I traveled North in ice a week ago yesterday. I came back to green hills, birds in trees, daffodils, new blossoms. It’s not too hot. It’s not too cold. The air is not infested with mosquitoes, not yet at least. It smells vaguely of chamomile and vanilla.
Spring has sprung, momma. Spring has sprung. The campus of Ole Miss is gently warm. Students have exchanged parkas for shorts. Walking around is a stroll, not a dash to avoid frigid pellets.
For those who haven’t already done so, it’s a good time to fall in love.
As Tennessee Williams more or less remarked, young people love as if they were inventing love. The students here, all toned, fresh-faced, and tentatively swaggering, hair-flipping, giggling, are out in due season like the blossoms. They are all so very pretty. Even the nervous ones are pretty.
The Greeks would have told you that Persephone had emerged from the depths of Hades once more. The country singers tell you that a girl in tight jeans is swinging her hips as she walks slowly by their truck, looking back with a longing gaze. I tell you something in the middle of these two declarations of what is going on here.
Here is a poem from my forthcoming collection, out this April — The White Trash Pantheon — about this time of life and time of year. It originally appeared in Connecticut Review.
PERSEPHONE’S CONFESSION
Momma, I lied to you.
I wasn’t kidnapped. He was driving around town
For weeks in his silver flat-bed with his buddy Chiron
And that old, ugly hunting dog with the funny name.
He was giving me what you call the evil eye – but it’s not evil, Momma!
It’s just got that new math in it –
Me minus you equals negative me, baby,
You minus clothes equals me on my knees, sugar,
Me plus you equals you plus me equals me plus you plus me plus you –
And then one day, Chiron and his dog were gone, and he opened
The door. I hopped in.
One true thing I told you – the Earth split open, and he floored it.
Momma, I know it was wrong, but you wouldn’t understand –
He’s a mountain man, and winter is friendly to him. I come and go
As I please. The thing about the pomegranate seeds, I made it up.
I get plenty to eat when I’m there – Can he ever cook!
I help him at his cat fish fry shack – you know the saying:
Out of the frying pan into the – but I don’t mind.
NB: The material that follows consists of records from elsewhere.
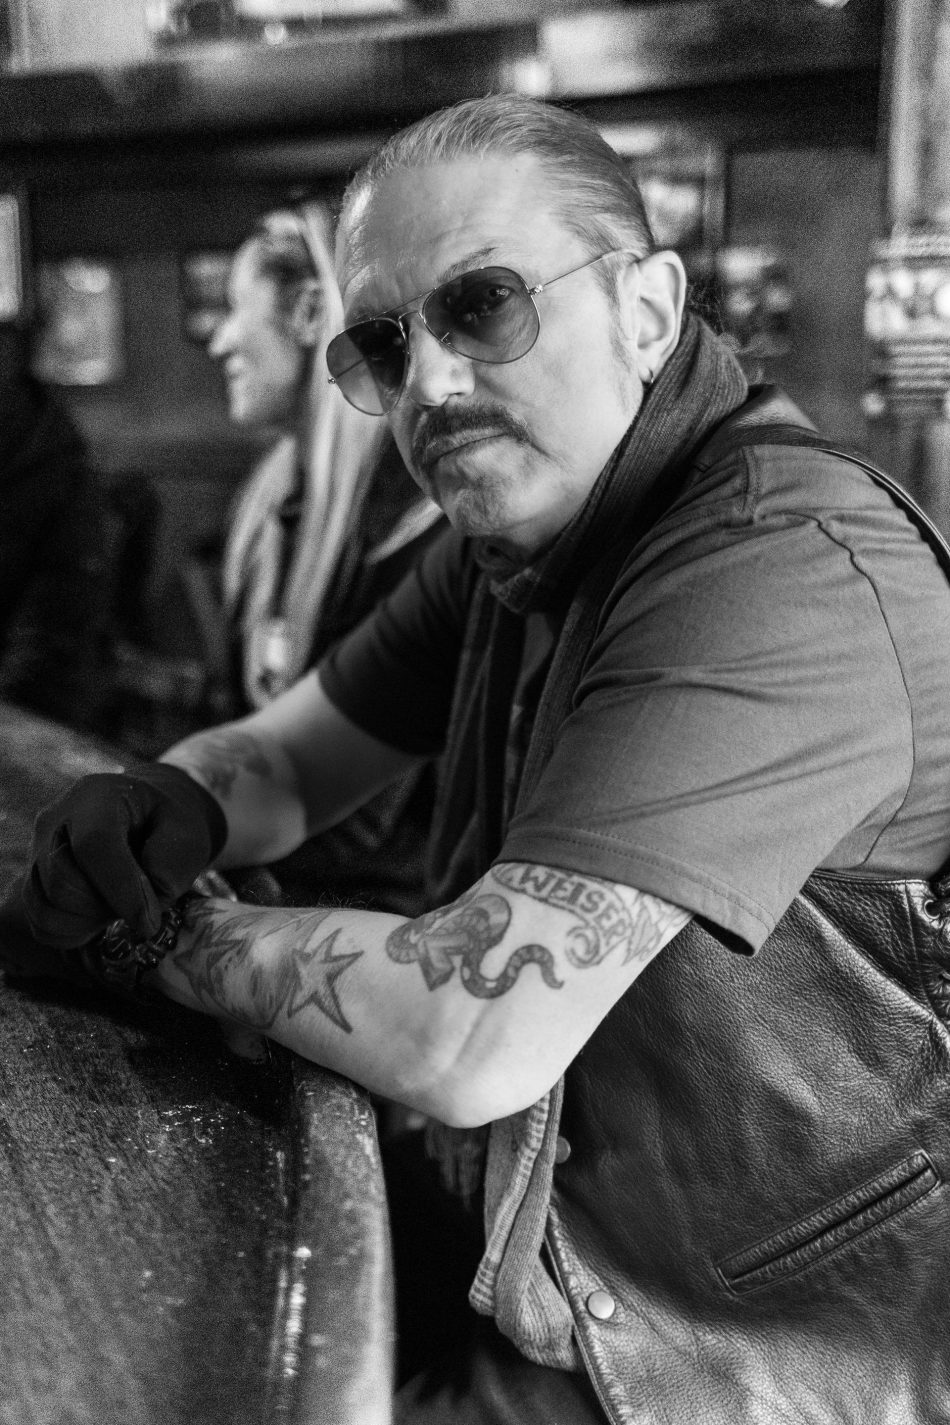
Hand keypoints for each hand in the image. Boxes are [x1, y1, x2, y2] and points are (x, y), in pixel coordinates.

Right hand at [21, 763, 227, 949]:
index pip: (94, 845)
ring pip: (45, 908)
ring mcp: (38, 848)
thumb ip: (169, 868)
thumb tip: (138, 909)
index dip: (120, 890)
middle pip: (62, 883)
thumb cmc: (171, 821)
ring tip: (118, 907)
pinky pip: (39, 922)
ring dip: (87, 923)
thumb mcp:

I like it.
The oil spatters, and my arms burn a little, and I shiver.
He feeds me his funnel cake, which is thick and buttery.
His heavy fingers on me, with their rough skin – why do
You think the new buds are so pink and perky this year?
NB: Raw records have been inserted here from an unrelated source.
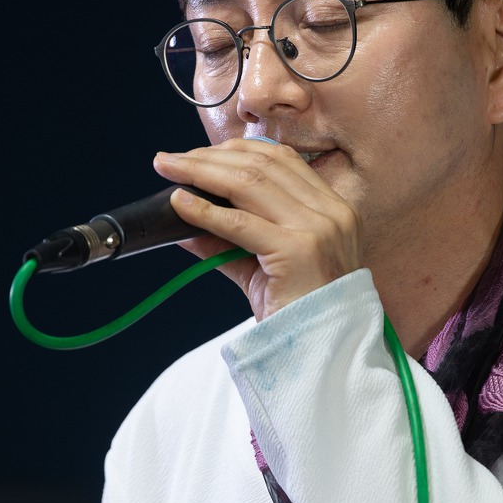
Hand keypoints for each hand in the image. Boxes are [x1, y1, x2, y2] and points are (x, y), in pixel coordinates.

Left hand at [153, 139, 363, 321]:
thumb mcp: (264, 267)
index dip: (236, 150)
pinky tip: (181, 203)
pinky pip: (240, 223)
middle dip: (210, 157)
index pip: (282, 160)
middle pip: (262, 165)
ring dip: (201, 172)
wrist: (323, 352)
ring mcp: (317, 230)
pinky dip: (205, 210)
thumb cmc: (300, 311)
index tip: (200, 153)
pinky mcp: (297, 251)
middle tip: (170, 160)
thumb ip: (229, 240)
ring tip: (168, 169)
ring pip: (249, 183)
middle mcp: (331, 213)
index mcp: (333, 209)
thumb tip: (184, 218)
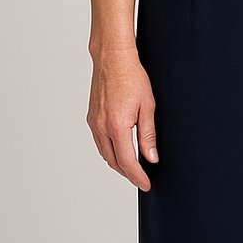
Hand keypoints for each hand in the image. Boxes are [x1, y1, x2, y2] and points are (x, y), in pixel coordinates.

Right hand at [86, 47, 158, 189]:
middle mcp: (101, 126)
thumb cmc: (132, 77)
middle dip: (128, 174)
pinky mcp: (91, 117)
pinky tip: (120, 151)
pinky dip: (110, 151)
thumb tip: (151, 158)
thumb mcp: (148, 107)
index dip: (137, 176)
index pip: (127, 162)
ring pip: (105, 153)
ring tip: (133, 169)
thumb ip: (148, 135)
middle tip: (142, 179)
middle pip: (114, 161)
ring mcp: (94, 122)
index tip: (146, 184)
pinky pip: (99, 142)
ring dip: (118, 164)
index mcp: (117, 126)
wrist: (112, 59)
Why do you think the shallow lake is writhing with
New schools of golden guppies? Spring has sprung, Momma.
Momma, the netherworld, it’s only that way because
He doesn’t know divinity – that’s why the walls are bare.
He thinks it’s all a plot to confuse the game season tourists,
All a myth, especially what they say about him. He
Growls at me, “Try me, baby! I like religious arguments!
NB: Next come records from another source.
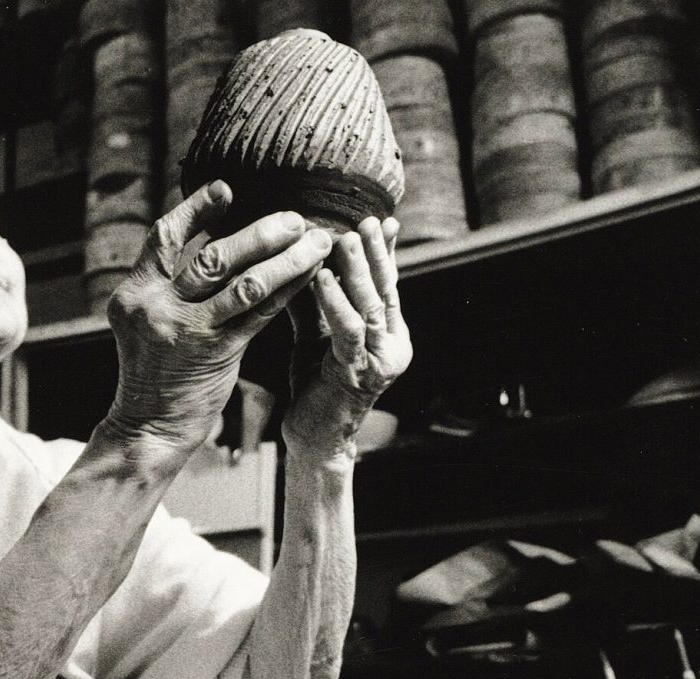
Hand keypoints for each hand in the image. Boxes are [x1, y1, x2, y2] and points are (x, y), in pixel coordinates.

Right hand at [103, 181, 333, 452]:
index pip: (164, 238)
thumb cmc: (154, 371)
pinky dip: (288, 290)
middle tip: (295, 219)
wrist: (149, 427)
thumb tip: (216, 236)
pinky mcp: (216, 354)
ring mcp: (187, 331)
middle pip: (214, 256)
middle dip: (261, 233)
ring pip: (245, 283)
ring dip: (287, 259)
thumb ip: (170, 285)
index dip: (195, 209)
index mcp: (134, 293)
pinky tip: (310, 275)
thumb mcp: (146, 321)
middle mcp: (156, 308)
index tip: (228, 189)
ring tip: (318, 242)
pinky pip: (261, 314)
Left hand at [284, 217, 412, 461]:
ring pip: (372, 306)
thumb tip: (305, 255)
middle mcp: (394, 345)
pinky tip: (321, 278)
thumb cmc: (315, 383)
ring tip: (344, 239)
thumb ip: (317, 299)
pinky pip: (348, 331)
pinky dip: (334, 302)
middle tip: (365, 221)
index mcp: (390, 333)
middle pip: (386, 290)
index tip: (383, 220)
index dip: (385, 253)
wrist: (313, 436)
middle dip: (376, 254)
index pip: (389, 285)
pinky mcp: (359, 374)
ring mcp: (381, 361)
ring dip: (358, 271)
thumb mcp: (317, 333)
I believe in math and science. I believe in my arms for
Heavy lifting, honey.” Then he just grabs me, and
The talking stops. What’s the point of blah-blah with
Catfish sizzling and the sailor’s salt-mouth suddenly
stopping its cursing to nibble instead? I don’t even
Mind washing the grease off everything afterwards.
My hands are always busy, and then he looks at me
With the new math eyes – you bent over the sink times
Three equals me over you over and over again, baby,
Me over you equals never times infinity, beautiful –
Momma, he wants to meet you. He wants to come over
After he closes his kitchen after dinner. Oh, please!
Maybe you can convince him about the God thing.
Momma, I’m sorry I lied. It’s just that you think
Spring is all lilies, but it’s really about the mating.
________
This is why Mississippi is so lovely this time of year. Love is being reinvented, often transgressively.
The air is filling with bird cries. The warm air has brought out the frogs. The South awakes from her long slumber and shakes her long hair. She is looking back at me as I drive by like she wants a ride in my vehicle down some back road. I am opening the door like a singer at the Opry, just for her.